ライフワーク

4月の話ですが。

私、スペイン音楽ピアノ演奏講座、というのを受けておりますが、昨年2021年度は受け始めて10年という記念の年でした。講座は5月〜翌年の3月で一区切りなので、今はもう11年目の講座に突入しております。

そして、その年の講座が終わると4月に修了コンサートをやっています。そのコンサートも10回目ということで、この前の4月17日に行われたのでした♫

すっかりその報告もせずに、記念なのにスルーかよ、と自分で突然気がついて。(^^;)せっかく素晴らしいコンサートだったのに(あ、これは見に来てくれた友人の率直な感想)、このまま忘れてしまってはいけない、と今になって振り返ってみます。m(_ _)m

テーマはアルベニスの「イベリア」でした。彼の作品の中でも最高峰の傑作!何年か前は、自分に弾けるわけない、と拒否の感情が先に立ってしまい、まともに聴くことすらしなかった…しかしついに!飛び込んでみることになり、どんどんその曲の魅力にハマり込みました!この経験は嬉しいものでした✨

私は「エル・アルバイシン」という曲を選びました。先生が取り掛かりやすい順に示して下さった一覧から、もちろん一番弾きやすいものだったから。それと、しょっちゅう出てくるモチーフのメロディーが、「〇〇サーン」と私の上の名前を呼んでるみたいに聞こえる!という講座仲間の言葉に乗っかったのもあります(^^)

ホールが良かったことも大きいかもしれませんが、本当に初めてくらいに、落ち着いてほぼ思い通りに弾けた本番でした。これも素直に嬉しい経験です。このところ身体も前より力まなくなり、ポンコツのお手手をそれなりにコントロールする意識とすべもついてきました。だから心が音楽に集中出来たのかもしれません。揺禅の効果…? があるのかはまだ確信ありませんが、演奏には身体が大事なのは確かです!

もう一つ確信したのは、このコンサートは、決して一般受けをする内容ではないけれど、芸術を伝える素晴らしいものだということ。下山先生の分かりやすく深い解説と、それぞれが真摯に作品の表現に向き合った演奏。エンターテインメントではないのです。でも、それこそ聞き応えがあって楽しいに違いありません。

10年経って分かる価値ある活動をして下さっている下山静香先生には、改めて感服いたします。

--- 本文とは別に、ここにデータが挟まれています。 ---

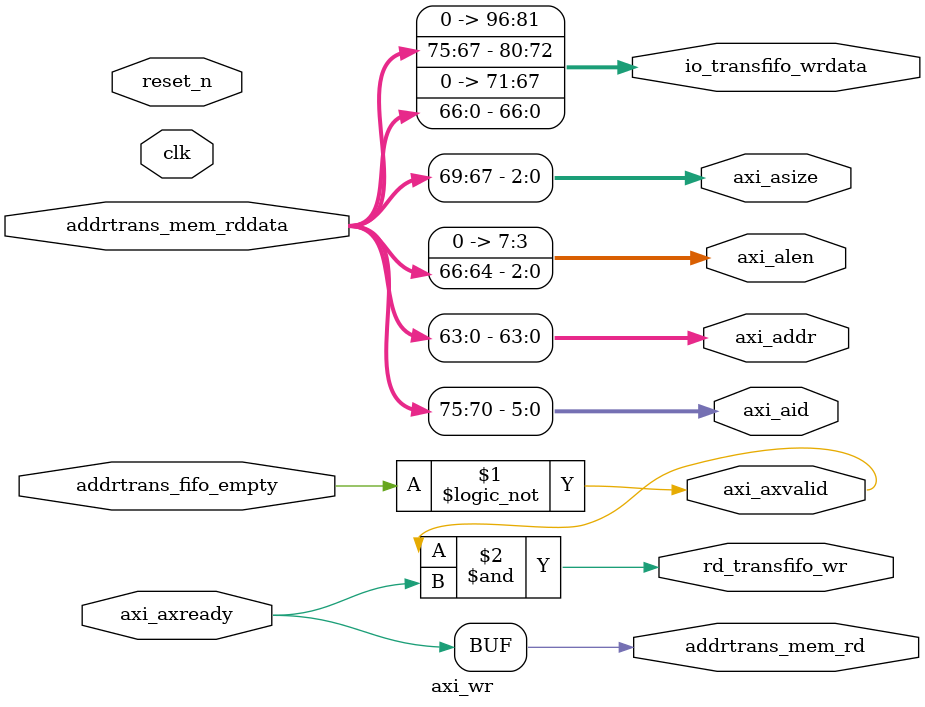
<source format=v>
module axi_wr(
input clk,
input reset_n,
input [96:0]addrtrans_mem_rddata,
input addrtrans_fifo_empty,
input axi_axready,
output addrtrans_mem_rd,
output [5:0] axi_aid,
output [63:0] axi_addr,
output [7:0] axi_alen,
output [2:0] axi_asize,
output axi_axvalid,
output rd_transfifo_wr,
output [96:0]io_transfifo_wrdata
);

assign addrtrans_mem_rd = axi_axready;
assign axi_addr = addrtrans_mem_rddata[63:0];
assign axi_axvalid = !addrtrans_fifo_empty;
assign rd_transfifo_wr = axi_axvalid & axi_axready;
assign io_transfifo_wrdata = {axi_aid,axi_asize,axi_alen,axi_addr};
assign axi_alen = addrtrans_mem_rddata[66 : 64];
assign axi_asize = addrtrans_mem_rddata[69 : 67];
assign axi_aid = addrtrans_mem_rddata[ 77 :70 ];

endmodule
</source>
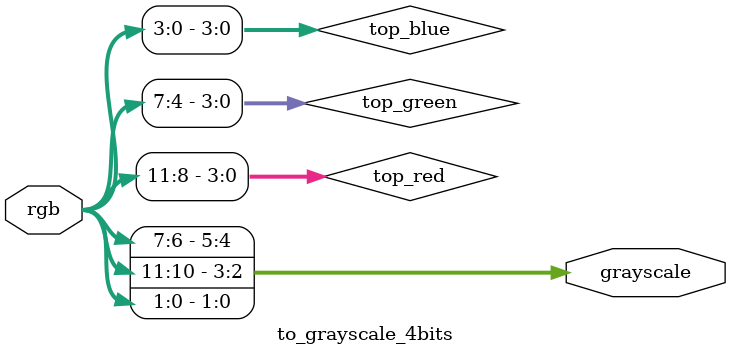
<source format=v>
module to_grayscale_4bits(
    input [11:0] rgb, // 12-bit RGB input
    output wire [5:0] grayscale
);

    // Extract the top two bits of each color component from the 12-bit input
    wire [3:0] top_red = rgb[11:8];   // Extracts bits 11 and 10 for red
    wire [3:0] top_green = rgb[7:4];   // Extracts bits 7 and 6 for green
    wire [3:0] top_blue = rgb[3:0];    // Extracts bits 3 and 2 for blue

    // Use continuous assignment to calculate grayscale output
    assign grayscale[5:4] = top_green[3:2];// + top_green + top_blue;
    assign grayscale[3:2] = top_red[3:2];// + top_green + top_blue;
    assign grayscale[1:0] = top_blue[1:0];// + top_green + top_blue;

endmodule
</source>
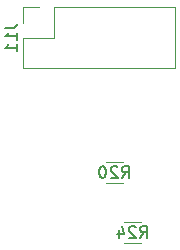
<source format=gbr>
%TF.GenerationSoftware,KiCad,Pcbnew,(6.0.5)*%
%TF.CreationDate,2023-05-17T00:23:09-04:00*%
%TF.ProjectId,as3340_no_mux,61733333-3430-45f6-9e6f-5f6d75782e6b,rev?*%
%TF.SameCoordinates,Original*%
%TF.FileFunction,Legend,Bot*%
%TF.FilePolarity,Positive*%
%FSLAX46Y46*%
G04 Gerber Fmt 4.6, Leading zero omitted, Abs format (unit mm)*
G04 Created by KiCad (PCBNEW (6.0.5)) date 2023-05-17 00:23:09*
%MOMM*%
%LPD*%
G01*
G04 APERTURE LIST*
%ADD10C,0.150000*%
%ADD11C,0.120000*%
G04 APERTURE END LIST*
D10*
%TO.C,R20*%
X57792857Y-119832380D02*
X58126190Y-119356190D01*
X58364285Y-119832380D02*
X58364285Y-118832380D01*
X57983333Y-118832380D01*
X57888095Y-118880000D01*
X57840476Y-118927619D01*
X57792857Y-119022857D01*
X57792857Y-119165714D01*
X57840476Y-119260952D01*
X57888095Y-119308571D01*
X57983333Y-119356190D01*
X58364285Y-119356190D01*
X57411904Y-118927619D02*
X57364285Y-118880000D01*
X57269047Y-118832380D01*
X57030952Y-118832380D01*
X56935714Y-118880000D01*
X56888095Y-118927619D01*
X56840476Y-119022857D01*
X56840476Y-119118095D01*
X56888095Y-119260952D01*
X57459523Y-119832380D01*
X56840476Y-119832380D01*
X56221428Y-118832380D02*
X56126190Y-118832380D01*
X56030952Y-118880000D01*
X55983333Y-118927619D01*
X55935714Y-119022857D01*
X55888095Y-119213333D01*
X55888095Y-119451428D01*
X55935714Y-119641904D01*
X55983333Y-119737142D01*
X56030952Y-119784761D01*
X56126190Y-119832380D01*
X56221428Y-119832380D01*
X56316666Y-119784761D01*
X56364285Y-119737142D01*
X56411904Y-119641904D01*
X56459523Y-119451428D01*
X56459523Y-119213333D01*
X56411904Y-119022857D01*
X56364285Y-118927619D01*
X56316666Y-118880000D01*
X56221428Y-118832380D01*
%TO.C,R24*%
X59342857Y-124912380D02*
X59676190Y-124436190D01*
X59914285Y-124912380D02*
X59914285Y-123912380D01*
X59533333Y-123912380D01*
X59438095Y-123960000D01*
X59390476Y-124007619D01*
X59342857Y-124102857D01*
X59342857Y-124245714D01*
X59390476Y-124340952D01*
X59438095Y-124388571D01*
X59533333Y-124436190D01*
X59914285Y-124436190D01*
X58961904Y-124007619D02*
X58914285Y-123960000D01*
X58819047Y-123912380D01*
X58580952Y-123912380D01*
X58485714Y-123960000D01*
X58438095Y-124007619D01*
X58390476Y-124102857D01*
X58390476Y-124198095D01*
X58438095Y-124340952D01*
X59009523Y-124912380D01*
X58390476Y-124912380D01*
X57533333Y-124245714D02*
X57533333Y-124912380D01*
X57771428Y-123864761D02*
X58009523Y-124579047D01*
X57390476Y-124579047D01*
%TO.C,J11*%
X47922380Y-107140476D02*
X48636666Y-107140476D01*
X48779523Y-107092857D01*
X48874761Y-106997619D01*
X48922380Y-106854761D01*
X48922380Y-106759523D01*
X48922380Y-108140476D02*
X48922380Y-107569047D01*
X48922380Y-107854761D02*
X47922380Y-107854761D01*
X48065238Y-107759523D01*
X48160476Y-107664285D01*
X48208095Y-107569047D01*
X48922380Y-109092857D02*
X48922380Y-108521428D01*
X48922380Y-108807142D02*
X47922380Y-108807142D01*
X48065238Y-108711904D01*
X48160476Y-108616666D01*
X48208095Y-108521428D01*
D11*
%TO.C,R20*%
X56422936Y-118470000D02*
X57877064Y-118470000D01*
X56422936Y-120290000D02*
X57877064Y-120290000D01*
%TO.C,R24*%
X59427064Y-123550000D02*
X57972936Y-123550000D01*
X59427064Y-125370000D02*
X57972936Y-125370000D01*
%TO.C,J11*%
X62290000Y-105350000D02*
X62290000Y-110550000D01*
X49470000Y-110550000D02*
X62290000Y-110550000D01*
X52070000Y-105350000D02*
X52070000Y-107950000D01*
X49470000Y-107950000D02*
X49470000Y-110550000D01*
X50800000Y-105350000D02*
X49470000Y-105350000D01*
X49470000Y-105350000D02*
X49470000Y-106680000D01*
X52070000Y-107950000D02*
X49470000Y-107950000D01*
X52070000Y-105350000D02*
X62290000Y-105350000D01*
%TD*%
M02*

</source>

自分もこの勉強をライフワークとして真摯に取り組んでいきたいと思います。

5月の例会

下書きのまま時間が経ってしまって💧まあいいか。

先日の日本スペイン音楽学会の例会は、とても興味深かった。

グラナドス自身の演奏が私たちに伝えてくれるもの、についてのお話。

ピアニストとして楽曲に向き合った時、どのような演奏をするべきか。いつの間にか、こうあるべきというような“正統性”に囚われ過ぎてこなかったか。ある名演をお手本のようにすることがまるで正しいように、それこそがスペイン的であるかのように思ってしまっていないだろうか。

グラナドスの演奏は、もう少し自由でおおらかだったりロマンティックだったりテンポも遅かったり。でも、とても素敵だ。そこから学び取れるもの、演奏に生かせるものはないか?もっと多様な表現はないだろうか。

要約するとそのような内容だったかと思う。とてもとても耳の痛いお話である。グラナドス作品に限らず、巨匠と言われるピアニストの演奏を聞いて、こうすべきなのかな、と何も考えず寄せてしまうこと、すごくある・・・そして寄せただけで終わってしまったり、模倣が目標になってしまったり。〇〇はこうあるべきでしょう?みたいな考え方から抜け出せなかったり、よくしてたと思う...

幸い、色々な感動の経験を積んで年を重ねるとアタマも柔軟になってくるもので、今はこうしなければならない、という考え方はずいぶん無くなってきているが。

でもいつも気をつけて心に留めておきたいと思う。表現の仕方は決まった正しいものがあるのではないということ。演奏者一人ひとりが考えて作る音楽がないと、良いものにならないこと。

そんなことを考えさせてくれた講義でした。